START Dataset section

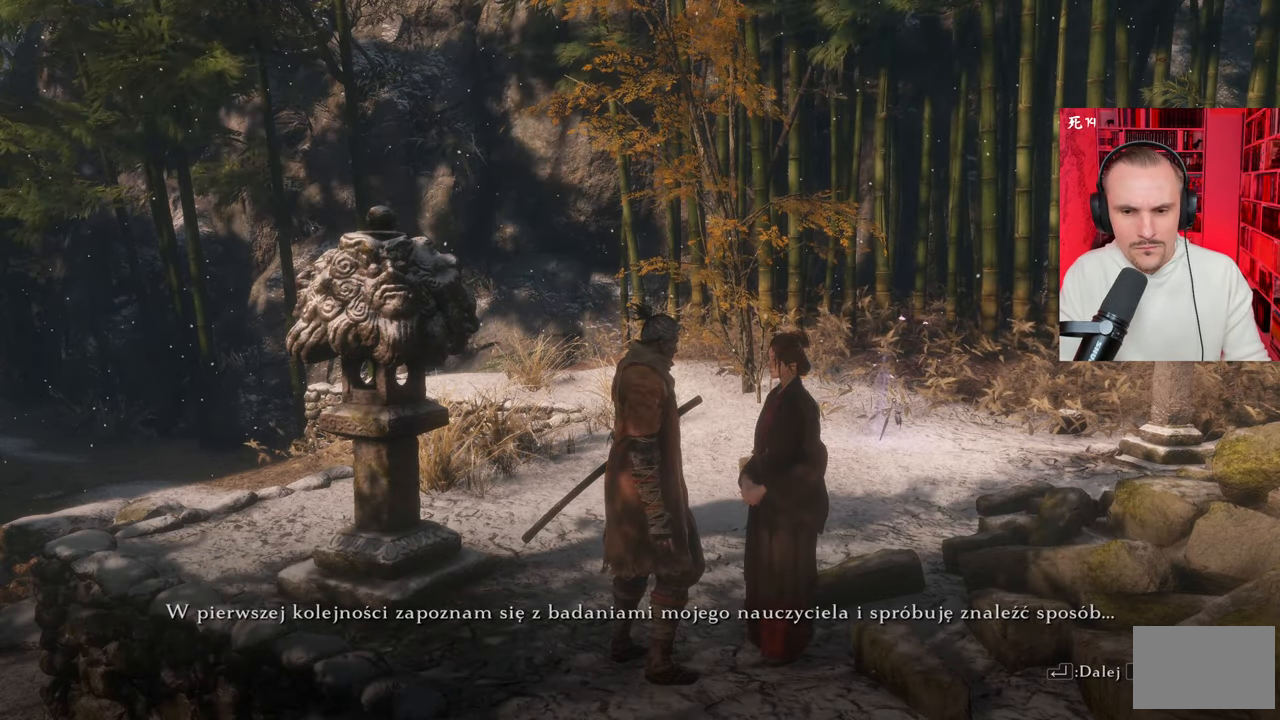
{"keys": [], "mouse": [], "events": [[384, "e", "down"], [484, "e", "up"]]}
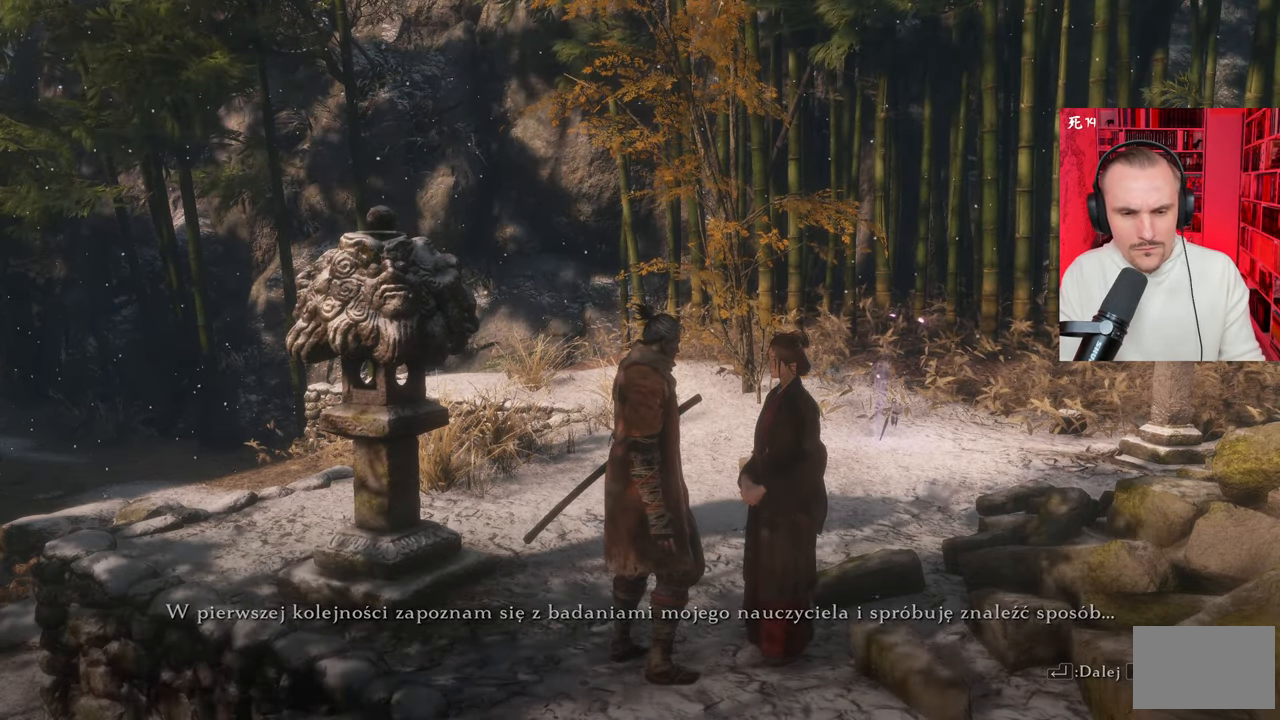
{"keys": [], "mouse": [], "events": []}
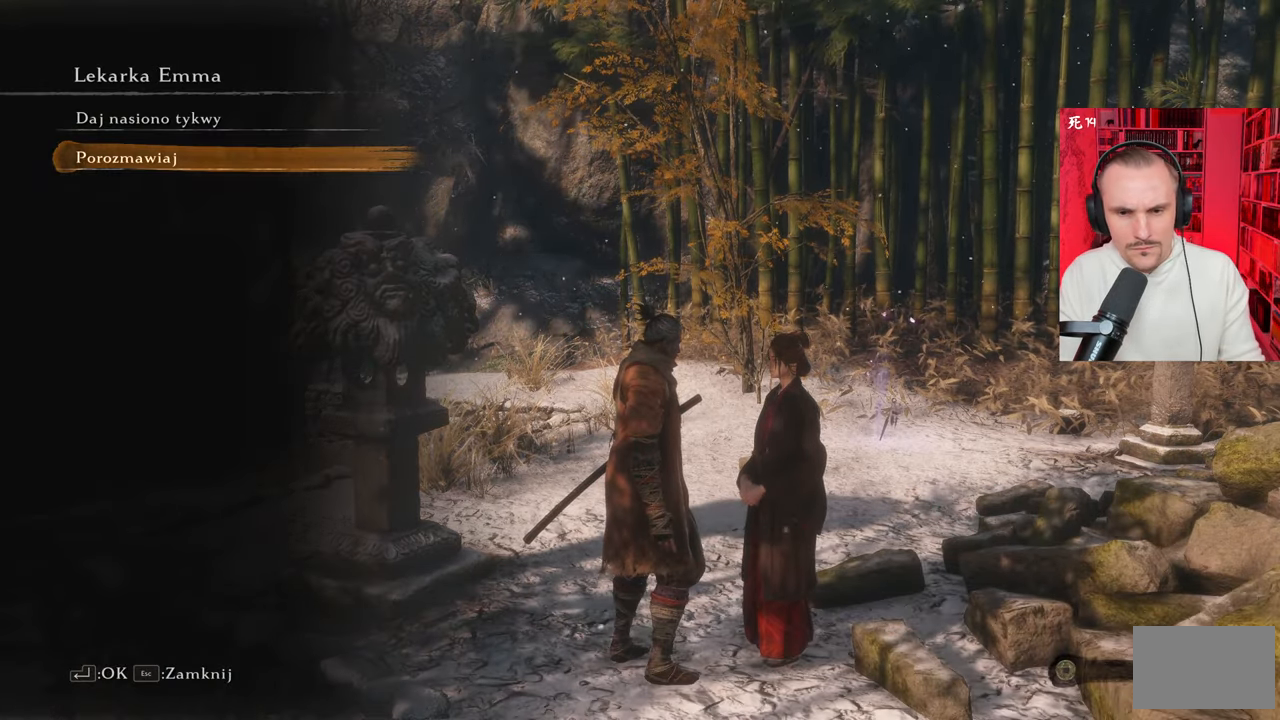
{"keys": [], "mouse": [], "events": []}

END Dataset section

> **Problem description**
Output the listing above in full, exactly. No images.

> **Answer below**
{"keys": [], "mouse": [], "events": [[384, "e", "down"], [484, "e", "up"]]}
{"keys": [], "mouse": [], "events": []}
{"keys": [], "mouse": [], "events": []}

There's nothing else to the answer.